* Record excerpts *
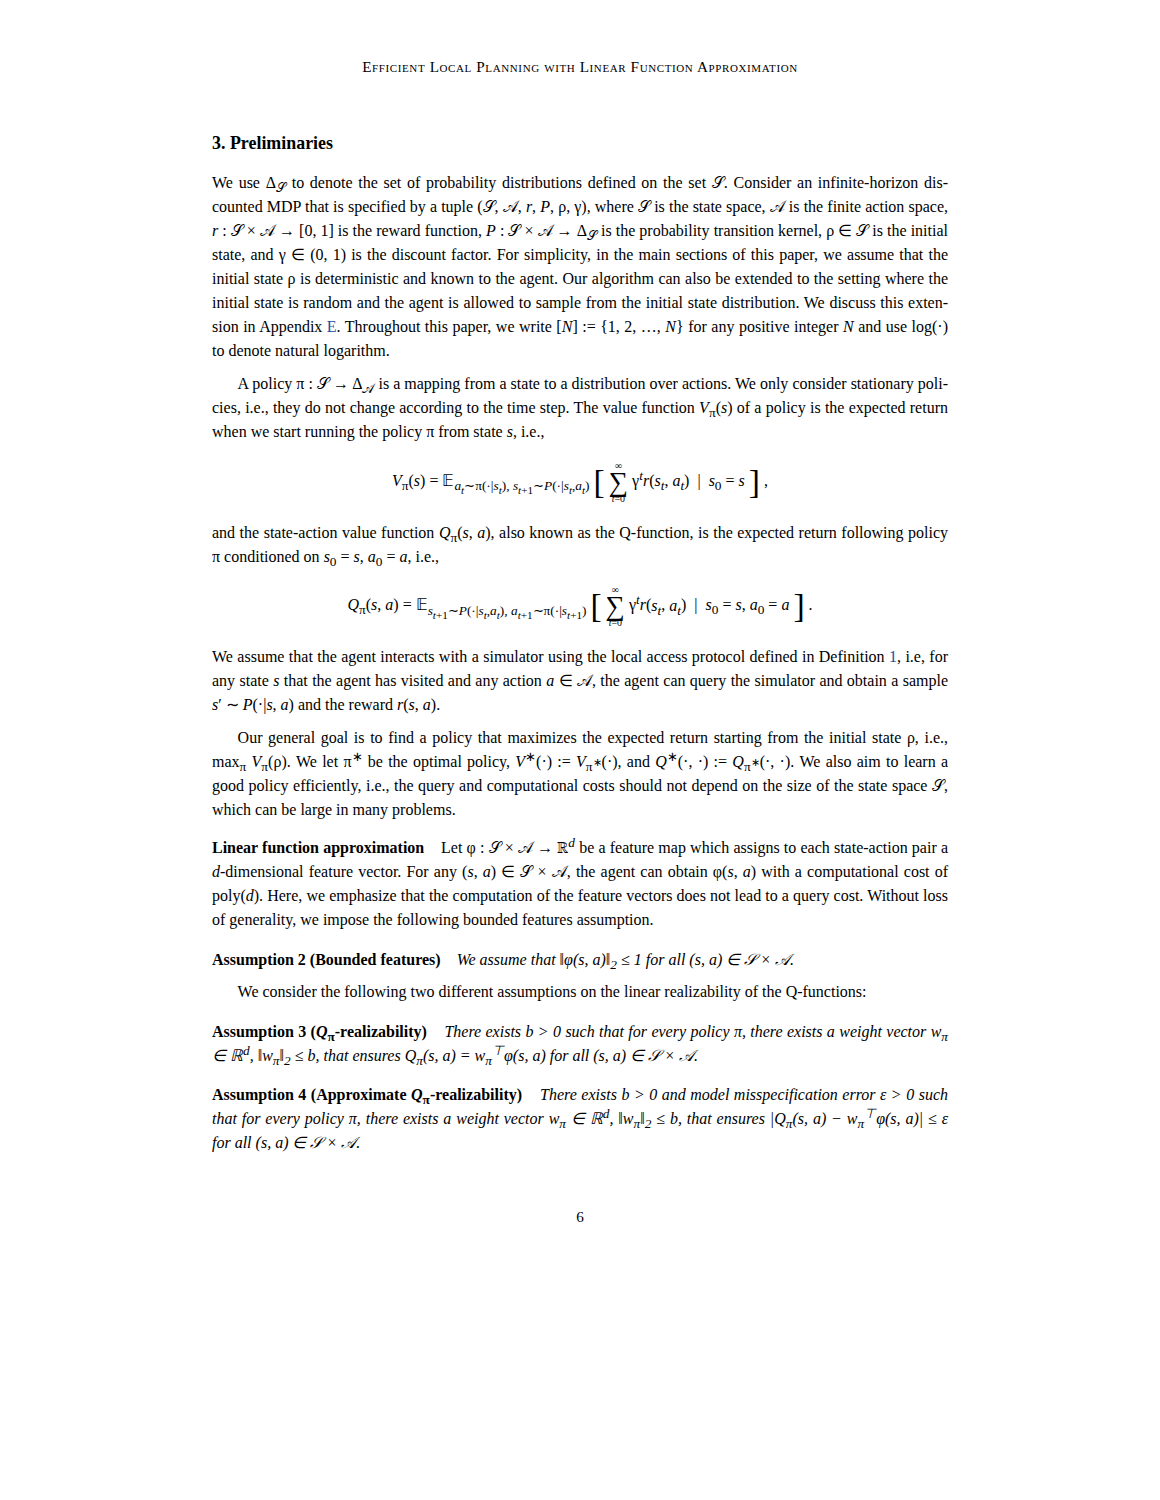Efficient Local Planning with Linear Function Approximation
3. Preliminaries
We use Δ𝒮 to denote the set of probability distributions defined on the set 𝒮. Consider an infinite-horizon discounted MDP that is specified by a tuple (𝒮, 𝒜, r, P, ρ, γ), where 𝒮 is the state space, 𝒜 is the finite action space, r : 𝒮 × 𝒜 → [0, 1] is the reward function, P : 𝒮 × 𝒜 → Δ𝒮 is the probability transition kernel, ρ ∈ 𝒮 is the initial state, and γ ∈ (0, 1) is the discount factor. For simplicity, in the main sections of this paper, we assume that the initial state ρ is deterministic and known to the agent. Our algorithm can also be extended to the setting where the initial state is random and the agent is allowed to sample from the initial state distribution. We discuss this extension in Appendix E. Throughout this paper, we write [N] := {1, 2, …, N} for any positive integer N and use log(·) to denote natural logarithm.
A policy π : 𝒮 → Δ𝒜 is a mapping from a state to a distribution over actions. We only consider stationary policies, i.e., they do not change according to the time step. The value function Vπ(s) of a policy is the expected return when we start running the policy π from state s, i.e.,
Vπ(s) = 𝔼at∼π(·|st), st+1∼P(·|st,at) [ ∞∑t=0 γtr(st, at) | s0 = s ] ,
and the state-action value function Qπ(s, a), also known as the Q-function, is the expected return following policy π conditioned on s0 = s, a0 = a, i.e.,
Qπ(s, a) = 𝔼st+1∼P(·|st,at), at+1∼π(·|st+1) [ ∞∑t=0 γtr(st, at) | s0 = s, a0 = a ] .
We assume that the agent interacts with a simulator using the local access protocol defined in Definition 1, i.e, for any state s that the agent has visited and any action a ∈ 𝒜, the agent can query the simulator and obtain a sample s′ ∼ P(·|s, a) and the reward r(s, a).
Our general goal is to find a policy that maximizes the expected return starting from the initial state ρ, i.e., maxπ Vπ(ρ). We let π∗ be the optimal policy, V∗(·) := Vπ∗(·), and Q∗(·, ·) := Qπ∗(·, ·). We also aim to learn a good policy efficiently, i.e., the query and computational costs should not depend on the size of the state space 𝒮, which can be large in many problems.
Linear function approximation Let φ : 𝒮 × 𝒜 → ℝd be a feature map which assigns to each state-action pair a d-dimensional feature vector. For any (s, a) ∈ 𝒮 × 𝒜, the agent can obtain φ(s, a) with a computational cost of poly(d). Here, we emphasize that the computation of the feature vectors does not lead to a query cost. Without loss of generality, we impose the following bounded features assumption.
Assumption 2 (Bounded features) We assume that ‖φ(s, a)‖2 ≤ 1 for all (s, a) ∈ 𝒮 × 𝒜.
We consider the following two different assumptions on the linear realizability of the Q-functions:
Assumption 3 (Qπ-realizability) There exists b > 0 such that for every policy π, there exists a weight vector wπ ∈ ℝd, ‖wπ‖2 ≤ b, that ensures Qπ(s, a) = wπ⊤φ(s, a) for all (s, a) ∈ 𝒮 × 𝒜.
Assumption 4 (Approximate Qπ-realizability) There exists b > 0 and model misspecification error ε > 0 such that for every policy π, there exists a weight vector wπ ∈ ℝd, ‖wπ‖2 ≤ b, that ensures |Qπ(s, a) − wπ⊤φ(s, a)| ≤ ε for all (s, a) ∈ 𝒮 × 𝒜.
6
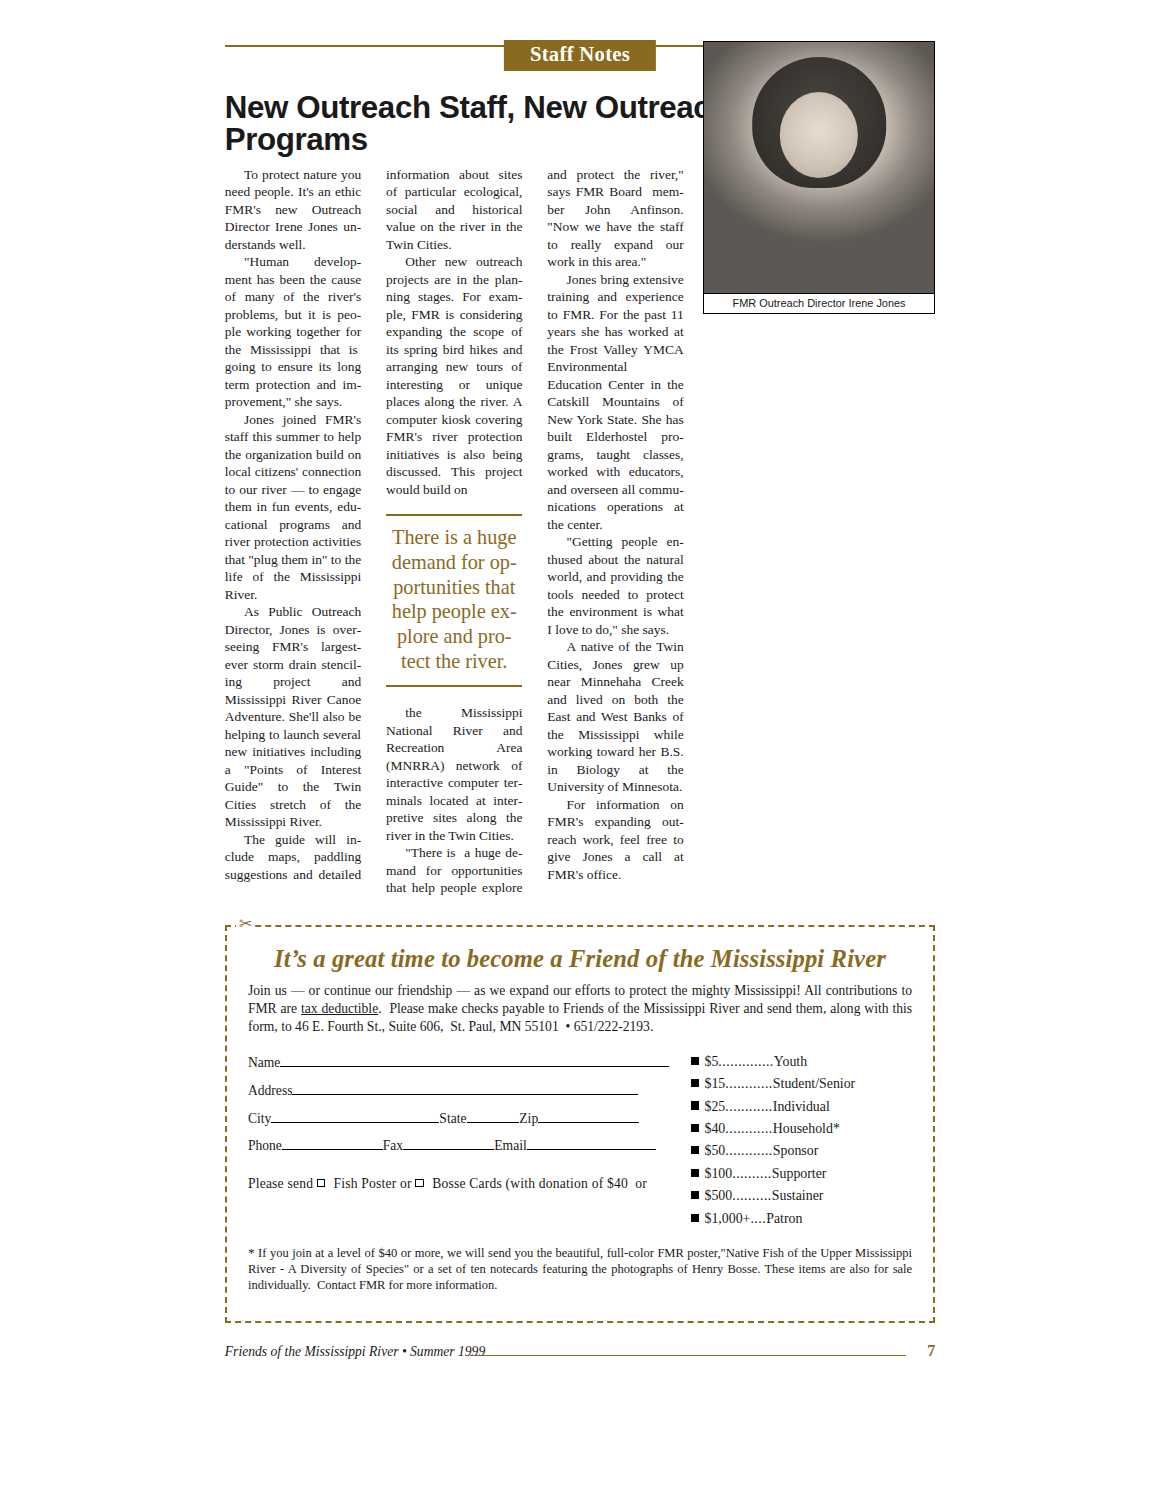Staff Notes
New Outreach Staff, New Outreach Programs
FMR Outreach Director Irene Jones
To protect nature you need people. It's an ethic FMR's new Outreach Director Irene Jones understands well.
"Human development has been the cause of many of the river's problems, but it is people working together for the Mississippi that is going to ensure its long term protection and improvement," she says.
Jones joined FMR's staff this summer to help the organization build on local citizens' connection to our river — to engage them in fun events, educational programs and river protection activities that "plug them in" to the life of the Mississippi River.
As Public Outreach Director, Jones is overseeing FMR's largest-ever storm drain stenciling project and Mississippi River Canoe Adventure. She'll also be helping to launch several new initiatives including a "Points of Interest Guide" to the Twin Cities stretch of the Mississippi River.
The guide will include maps, paddling suggestions and detailed information about sites of particular ecological, social and historical value on the river in the Twin Cities.
Other new outreach projects are in the planning stages. For example, FMR is considering expanding the scope of its spring bird hikes and arranging new tours of interesting or unique places along the river. A computer kiosk covering FMR's river protection initiatives is also being discussed. This project would build on
There is a huge demand for opportunities that help people explore and protect the river.
the Mississippi National River and Recreation Area (MNRRA) network of interactive computer terminals located at interpretive sites along the river in the Twin Cities.
"There is a huge demand for opportunities that help people explore and protect the river," says FMR Board member John Anfinson. "Now we have the staff to really expand our work in this area."
Jones bring extensive training and experience to FMR. For the past 11 years she has worked at the Frost Valley YMCA Environmental Education Center in the Catskill Mountains of New York State. She has built Elderhostel programs, taught classes, worked with educators, and overseen all communications operations at the center.
"Getting people enthused about the natural world, and providing the tools needed to protect the environment is what I love to do," she says.
A native of the Twin Cities, Jones grew up near Minnehaha Creek and lived on both the East and West Banks of the Mississippi while working toward her B.S. in Biology at the University of Minnesota.
For information on FMR's expanding outreach work, feel free to give Jones a call at FMR's office.
✂
It’s a great time to become a Friend of the Mississippi River
Join us — or continue our friendship — as we expand our efforts to protect the mighty Mississippi! All contributions to FMR are tax deductible. Please make checks payable to Friends of the Mississippi River and send them, along with this form, to 46 E. Fourth St., Suite 606, St. Paul, MN 55101 • 651/222-2193.
Name
Address
City State Zip
Phone Fax Email
Please send Fish Poster or Bosse Cards (with donation of $40 or
$5.............. Youth
$15............ Student/Senior
$25............ Individual
$40............ Household*
$50............ Sponsor
$100.......... Supporter
$500.......... Sustainer
$1,000+.... Patron
* If you join at a level of $40 or more, we will send you the beautiful, full-color FMR poster,"Native Fish of the Upper Mississippi River - A Diversity of Species" or a set of ten notecards featuring the photographs of Henry Bosse. These items are also for sale individually. Contact FMR for more information.
Friends of the Mississippi River • Summer 1999
7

* Your instructions *
Nothing but the lines above from the one containing "3. Preliminaries" through the one containing "We assume that the agent" should appear in the answer, each repeated exactly.

* Worked solution *
3. Preliminaries
We use Δ𝒮 to denote the set of probability distributions defined on the set 𝒮. Consider an infinite-horizon discounted MDP that is specified by a tuple (𝒮, 𝒜, r, P, ρ, γ), where 𝒮 is the state space, 𝒜 is the finite action space, r : 𝒮 × 𝒜 → [0, 1] is the reward function, P : 𝒮 × 𝒜 → Δ𝒮 is the probability transition kernel, ρ ∈ 𝒮 is the initial state, and γ ∈ (0, 1) is the discount factor. For simplicity, in the main sections of this paper, we assume that the initial state ρ is deterministic and known to the agent. Our algorithm can also be extended to the setting where the initial state is random and the agent is allowed to sample from the initial state distribution. We discuss this extension in Appendix E. Throughout this paper, we write [N] := {1, 2, …, N} for any positive integer N and use log(·) to denote natural logarithm.
A policy π : 𝒮 → Δ𝒜 is a mapping from a state to a distribution over actions. We only consider stationary policies, i.e., they do not change according to the time step. The value function Vπ(s) of a policy is the expected return when we start running the policy π from state s, i.e.,
Vπ(s) = 𝔼at∼π(·|st), st+1∼P(·|st,at) [ ∞∑t=0 γtr(st, at) | s0 = s ] ,
and the state-action value function Qπ(s, a), also known as the Q-function, is the expected return following policy π conditioned on s0 = s, a0 = a, i.e.,
Qπ(s, a) = 𝔼st+1∼P(·|st,at), at+1∼π(·|st+1) [ ∞∑t=0 γtr(st, at) | s0 = s, a0 = a ] .
We assume that the agent interacts with a simulator using the local access protocol defined in Definition 1, i.e, for any state s that the agent has visited and any action a ∈ 𝒜, the agent can query the simulator and obtain a sample s′ ∼ P(·|s, a) and the reward r(s, a).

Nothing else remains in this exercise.